Royal Women and the Royal Household

Although it has often been assumed that the women of the kings’ palaces lived cloistered, cut off from public interaction, architectural remains do not support such a conjecture (Westenholtz 1990: 513-16), nor, with the possible exception of the Middle Assyrian period, is there evidence that women were required to be veiled in public (Stol 1995: 124). It is important, therefore, that we should not confuse the women of the Ancient Near East with the exotic harem courtesans evoked in modern romance. Numerous women of varying status lived and worked in the palace; the mother of the king or the king’s primary wife was usually of the highest rank. It is not always possible to determine how many women were attached to a palace, but texts such as ration lists indicate that the female population could be substantial. For instance, at Ebla toward the end of the third millennium, distribution records show that the number of royal wives increased from twenty or thirty to fifty over a short period (Archi 2002: 3). A thousand years later in Assyria, wine lists suggest that perhaps as many as three hundred women of different ranks lived at the palace (Kinnier-Wilson 1972: 44). Of the many women associated with the palace, only the most elite - the queen mother, royal spouse, king’s daughters and occasionally sisters - have left much evidence of their active involvement in affairs of state; hence it is to these women that we limit our investigation.

There is almost no information concerning the education royal women received, although the accomplishments evinced by some of them prove that they were capable of creative self-expression. Enheduanna, the daughter ofSargon, founder ofthe Empire of Akkad around 2334 bce, is the world’s earliest identified author. She was responsible for composing a cycle of hymns dedicated to the goddess Inanna (Hallo and Van Dijk 1968). Some of the royal women of the Ur III period (2112-2004 bce) have been credited with authoring poems such as a lament for the death of the king Ur-nammu, a lullaby for a crown prince, and a love lyric for the king Su-Sin (Hallo 1978: 32). It is unknown whether any of these women could actually write, but in light of the fact that only two kings in Mesopotamian history claimed that ability, Sulgi and Assurbanipal, it seems likely that the women relied on scribes to record their compositions.

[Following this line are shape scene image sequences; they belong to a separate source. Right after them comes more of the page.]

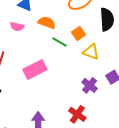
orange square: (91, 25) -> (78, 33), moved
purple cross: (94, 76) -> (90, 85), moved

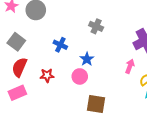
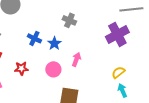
blue star: (87, 59) -> (54, 43), moved
pink arrow: (130, 66) -> (76, 59), moved

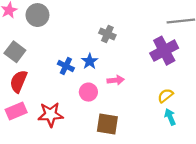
blue cross: (34, 38) -> (66, 66), moved
pink arrow: (76, 59) -> (116, 80), turned 64
red star: (21, 68) -> (50, 115), moved, size x1.5

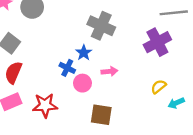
gray cross: (107, 34) -> (101, 26), size x1.6
blue cross: (66, 66) -> (67, 68), moved
cyan arrow: (170, 117) -> (176, 103), moved, turned -91

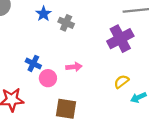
gray cross: (101, 26) -> (66, 23), size x0.6
blue star: (84, 53) -> (43, 14), moved

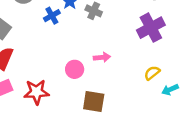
blue cross: (33, 63) -> (52, 16), moved, turned 35

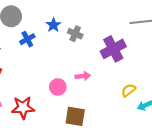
blue cross: (52, 16) -> (27, 39), moved
purple cross: (151, 28) -> (113, 49), moved

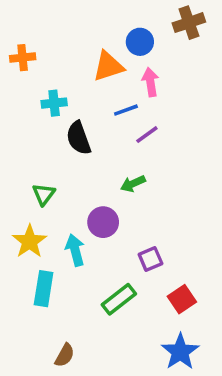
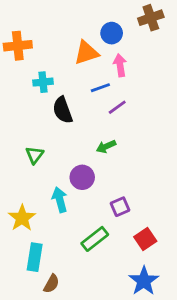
orange cross: (23, 58) -> (18, 46), size x1.4
yellow star: (30, 241) -> (22, 218), moved
cyan rectangle: (44, 289) -> (35, 257), moved

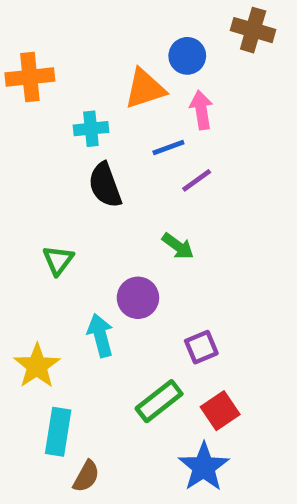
brown cross: (151, 18) -> (253, 30), turned 35
cyan cross: (43, 82) -> (91, 129), moved
green arrow: (106, 146) -> (178, 246), turned -120
red square: (145, 239) -> (220, 411), moved
blue star: (144, 281) -> (204, 467), moved

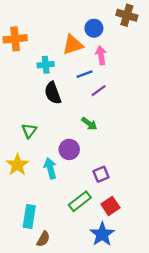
yellow star: (37, 366) -> (17, 165), moved

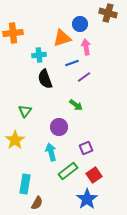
cyan arrow: (50, 168) -> (51, 152), moved

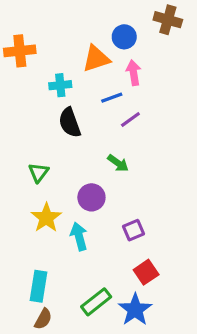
yellow star: (15, 140) -> (46, 218), moved
green rectangle: (68, 171) -> (96, 302), moved
brown semicircle: (37, 203) -> (43, 319), moved

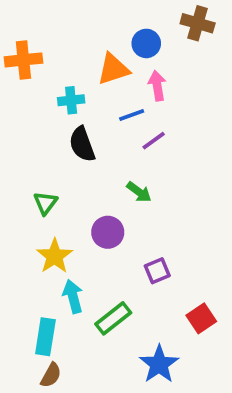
cyan arrow: (79, 236) -> (73, 296), moved
red square: (146, 272) -> (201, 318), moved
green rectangle: (96, 302) -> (113, 318), moved

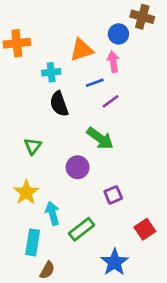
blue circle: (146, 43) -> (118, 34), moved
green arrow: (139, 192) -> (100, 138), size x1.5
yellow star: (55, 256) -> (26, 192), moved
brown semicircle: (51, 375) -> (47, 270), moved

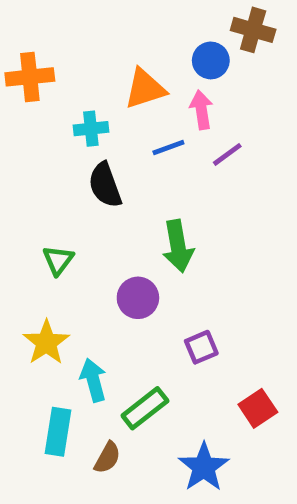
purple line: (111, 101) -> (227, 154), moved
green arrow: (100, 138) -> (178, 246), turned 44
brown semicircle: (47, 270) -> (107, 458), moved

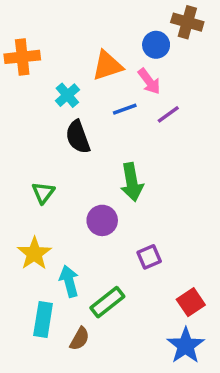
pink arrow: (201, 110) -> (149, 81), turned 152
cyan cross: (91, 129) -> (67, 95), turned -35
blue star: (204, 467) -> (186, 346), moved

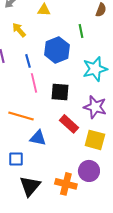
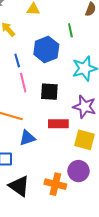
red rectangle: (69, 124) -> (58, 124), turned -42
blue triangle: (38, 138) -> (27, 138), turned -30
black triangle: (30, 186) -> (19, 186), turned -35

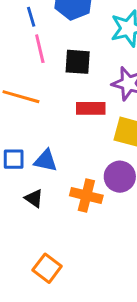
blue triangle: (27, 138) -> (46, 161), moved, turned 30
black triangle: (19, 186) -> (34, 198), size x0.6

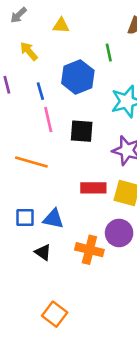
red rectangle: (91, 108) -> (93, 188), moved

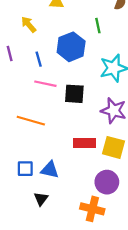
pink line: (48, 120) -> (45, 84), turned -65
orange cross: (89, 250) -> (92, 209), moved
black triangle: (43, 252) -> (41, 199), turned 32

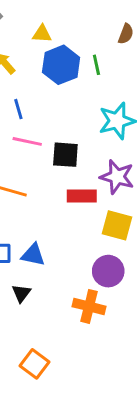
blue hexagon: (71, 47) -> (61, 65), moved
red rectangle: (84, 143) -> (82, 196), moved

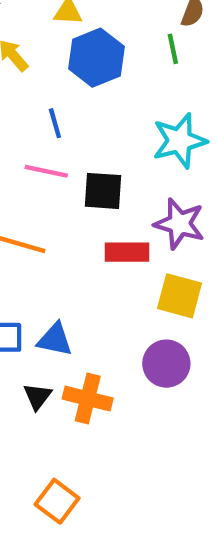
green line: (96, 65) -> (173, 49), moved
blue line: (18, 109) -> (55, 123), moved
orange cross: (89, 306) -> (88, 399), moved

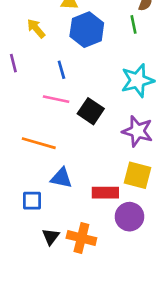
black square: (103, 191) -> (91, 111), turned 30
red rectangle: (127, 252) -> (105, 193), moved
blue triangle: (55, 340) -> (61, 178), moved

The fact that women received particular titles indicates that rank was as important for women as it was for men. In most cases, women’s titles can be consistently translated as in queen mother or king’s daughter, but the title designating the king’s spouse varied a great deal and did not always mean queen. For this reason, we use the neutral term wife except in specific cases where queen is appropriate.

Royal women were rarely depicted on public monuments or mentioned in inscriptions, but when occasionally they did appear, they were subordinate only to the king or divinities. Thus, Enheduanna appeared on a sculptured disc worshiping Inanna (Winter 1987; Bahrani 2001: 113-17), and on a bronze relief, Naqia, the mother of Esarhaddon (680-669 bce), was portrayed in a ritual pose behind her son (Melville 1999: 25-6; Ornan 2002: 461-77).

Grave goods also attest to the fact that the king’s primary wife and mother were particularly revered. The Early Dynastic III graves at Ur in the late third millennium contained a seal bearing the inscription of Puabi, the queen. The rich finds associated with the grave and the practice of retainer burial - killing and burying subjects with the ruler and his wife - reveal that Puabi’s status was comparable to that of the king (Pollock 1991: 372-9). The high regard accorded royal burials is evident throughout Mesopotamian history. Recent excavation of the tombs of two Neo-Assyrian consorts at Nimrud produced extraordinary examples of gold jewelry, crowns, and personal objects (Harak 1990; George 1990).

Men could gain status through their relationships with elite women, but at the same time, a man’s honor was intimately tied to ‘‘his’’ women. At Ebla in the midthird millennium the brothers of the queen mother received goods and rank as a direct result of their relationship to her (Archi 2002: 6). Sometimes men became legitimate rulers only through marriage into the royal family, and certainly a king’s virile image was enhanced by having more women, and therefore more children, in his household. If, on the other hand, a man lost control of the women of his household, he lost status. The capture of royal families became a topos in Assyrian royal inscriptions, symbolizing the utter defeat and humiliation of the enemy. For instance, when Tiglath-pileser I (1114-1076 bce) defeated Kili-Teshub, the king of Kutmuhi on the upper Tigris River, and took ‘‘his wives, his sons, the offspring of his loins, (and) his household’’ (Luckenbill 1926: 75), he not only dealt a terrible blow to the enemy tribe; he cuckolded its leader. By taking over the household of an enemy, a king assumed all the power and authority that had belonged to his adversary. This gesture was widely recognized in the Ancient Near East and appears in the Bible (2 Samuel 12: 11, 16: 21-2) and accounts of Alexander the Great (Brown 1981: 2; Hoff 2002: 243). Royal women were highly regarded and symbolically important, but their official roles are much more difficult to determine. They varied according to whether the context was administrative, political, or religious.